1. Security Guide
  2. Authentication Policy

Authentication Policy

The Oracle Warehouse Management Service provides the ability to setup different expiration dates for different users by enforcing password life in days. A few of these Account Policy settings are only checked and enforced during an interactive end user login or during web services http Basic Authentication user login. Some of the others Account Policy settings are checked when the user themselves is conducting an Oracle Warehouse Management service password change, or during an administration user maintenance update though the UI.

Note: With Oracle Single Sign-on, most users do not use the password in Oracle Warehouse Management Cloud for authentication. The exception to this is Integration users that are local and built-in users.

Account Policies provide control over password definitions, password renewal rules and login behavior. Account policies allow you to configure the following password rules:

  • Password Rules: validation rules for password strength

  • User Password Expiration

  • Warning period for password expiration

  • Duplicate password prevention, including configurable number of historical passwords

User Level Account Policy

The Account Policies provide control over password definition, password renewal rules and login behavior. Account policies allow you to configure the following password rules:

  • Password cannot match username

  • Password must be at least 6 characters. The password character length can be overridden per company by an ADMIN

    role user.

  • Password must have a combination of alphabetic and numeric characters.

  • Password should not have too many repeated characters.

  • Password cannot be a reverse of the username.

  • Password cannot be a portion of the username.

  • Username cannot be a portion of the password.

  • Use a more complex rather than simple password. Examples of a simple password: using 123, 1234, abc, abcd, admin,

    logfire, or the word “password” as part of the password.)

  • Cannot repeat recently used password.

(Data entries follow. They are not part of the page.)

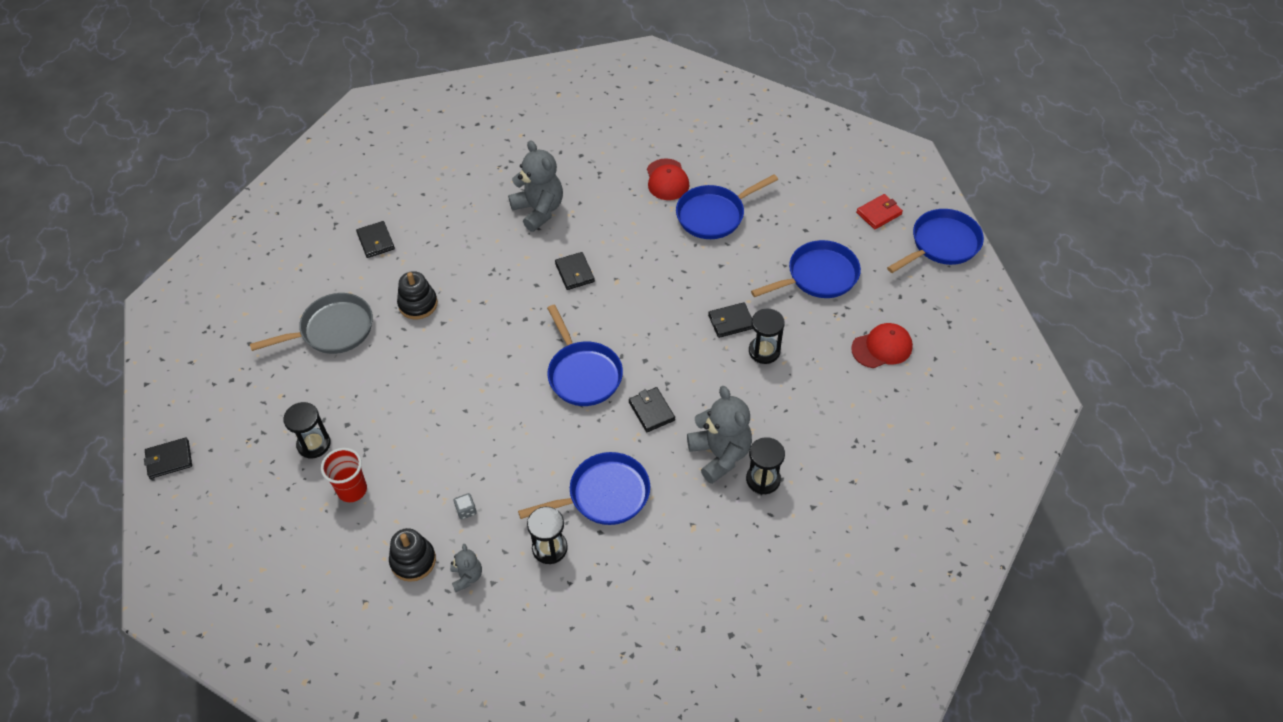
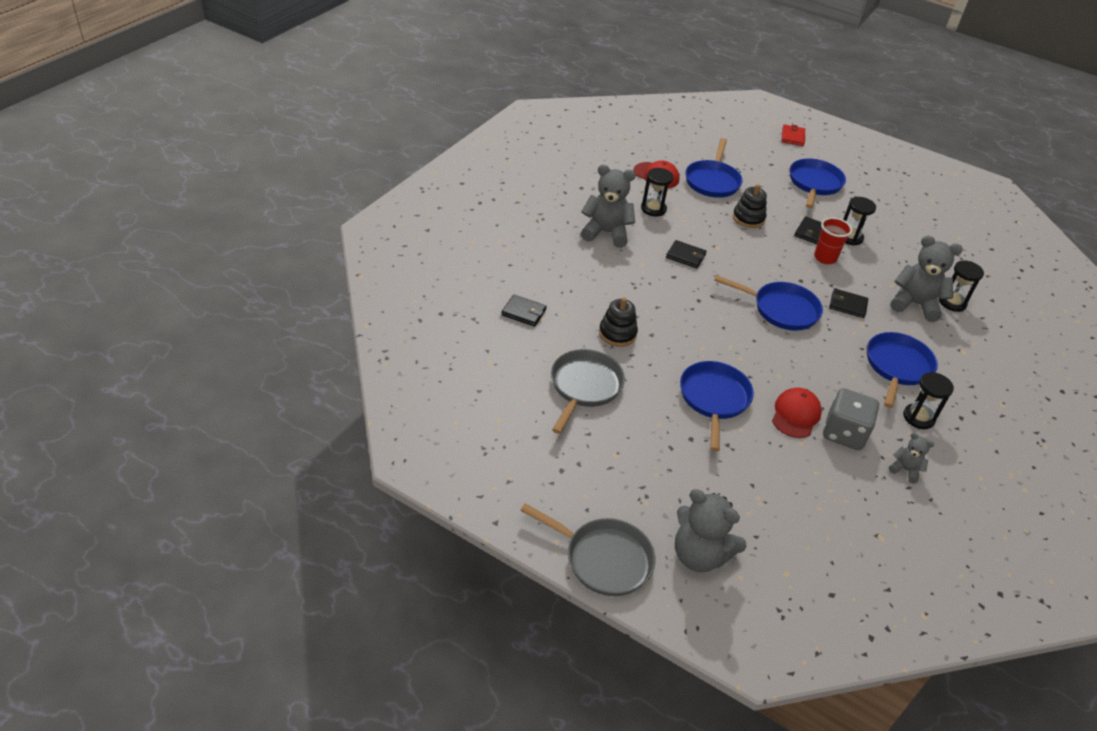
camera: 50 degrees left, 10 degrees down
(169, 459) = (603, 559): black wallet -> grey pan
(227, 508) = (699, 555): none -> grey teddy bear
(314, 444) = (690, 467): black hourglass -> black hourglass (653, 209)
(352, 490) = (760, 475): red cup -> red cup (825, 258)
(413, 561) = (863, 487): black stacking toy -> black stacking toy (748, 218)
(466, 510) = (844, 433): grey dice -> grey dice, size x2.48
(882, 347) = (897, 202): red cap -> red cap (795, 415)
(941, 244) = (844, 137): blue pan -> blue pan (714, 399)

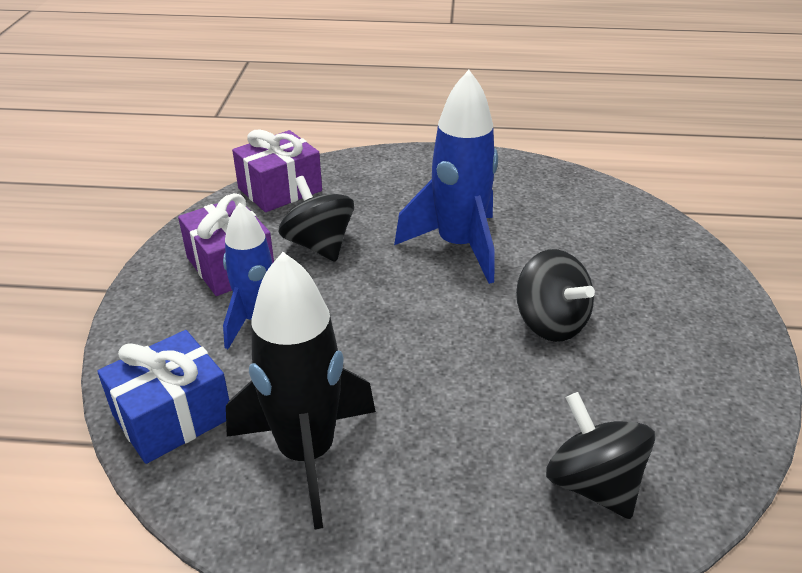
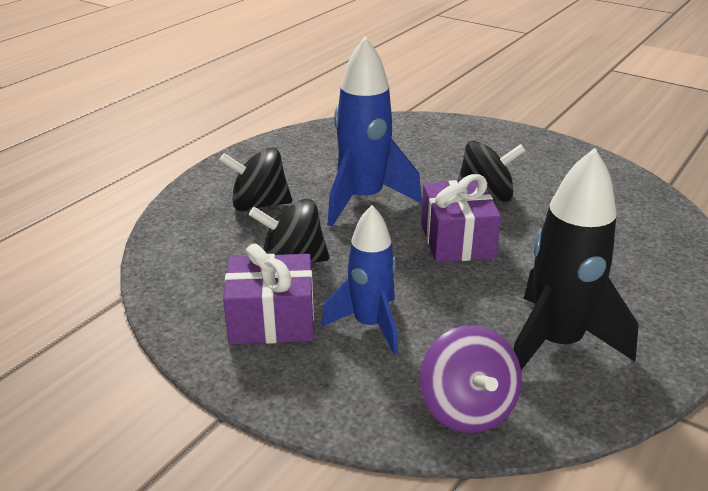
camera: 60 degrees left, 5 degrees down
(172, 416) = (467, 408): blue gift -> purple spinning top
(280, 189) = (175, 258): purple gift -> purple gift (457, 240)
(593, 484) = (643, 237): black spinning top -> black spinning top (259, 205)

Company Level Account Policy

The company account policy helps manage when the customers password expires via Company level security settings. From Companies, ADMIN users can go to Company Security Configuration to adjust the values as needed. The values and their functionality are described below:

Company Security Configuration Fields:

Field Name

Functionality Description

Minimum Password Life in Days This field defines the user password life validity for minimum number of days in a year.
Maximum Password Life in Days

This field defines the user password life validity for maximum number of days in a year.

Minimum Password Length

his field defines minimum number of characters used in a user password.

Minimum failed login attempts

This field defines maximum number of logins attempts that weren’t successful before locking the account.

Password History Count

This field defines number of last reused passwords for changing/updating the password.